TASK INSTRUCTIONS> Go through the records below line by line and report how many lines include "input", giving the number only.

GIVEN ENTRIES>
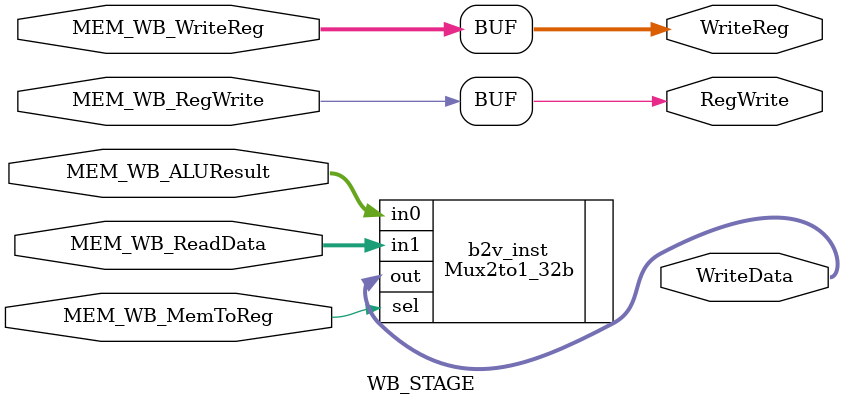
<source format=v>


module WB_STAGE(
	MEM_WB_MemToReg,
	MEM_WB_RegWrite,
	MEM_WB_ALUResult,
	MEM_WB_ReadData,
	MEM_WB_WriteReg,
	RegWrite,
	WriteData,
	WriteReg
);


input wire	MEM_WB_MemToReg;
input wire	MEM_WB_RegWrite;
input wire	[31:0] MEM_WB_ALUResult;
input wire	[31:0] MEM_WB_ReadData;
input wire	[4:0] MEM_WB_WriteReg;
output wire	RegWrite;
output wire	[31:0] WriteData;
output wire	[4:0] WriteReg;


assign	RegWrite = MEM_WB_RegWrite;
assign	WriteReg = MEM_WB_WriteReg;




Mux2to1_32b	b2v_inst(
	.sel(MEM_WB_MemToReg),
	.in0(MEM_WB_ALUResult),
	.in1(MEM_WB_ReadData),
	.out(WriteData));


endmodule

</source>
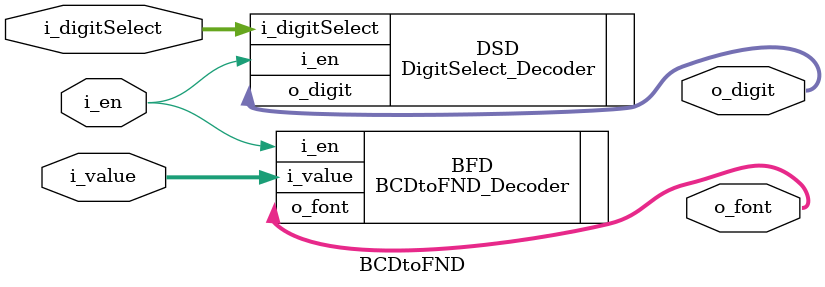
<source format=v>
`timescale 1ns / 1ps

module BCDtoFND(
        input [2:0] i_digitSelect,
        input i_en,
        input [3:0] i_value,

        output [3:0] o_digit,
        output [7:0] o_font
    );

    DigitSelect_Decoder DSD(
        .i_digitSelect(i_digitSelect), // 자리 위치 선택(숫자로 입력)
        .i_en(i_en),
        .o_digit(o_digit) // 자리 위치 선택 (변환된 값 출력)
    );

    BCDtoFND_Decoder BFD(
        .i_value(i_value),  // 출력할 값(숫자로 입력)
        .i_en(i_en),
        .o_font(o_font) // 출력(변환된 값)
    );
endmodule

</source>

RESPONSE BELOW> 8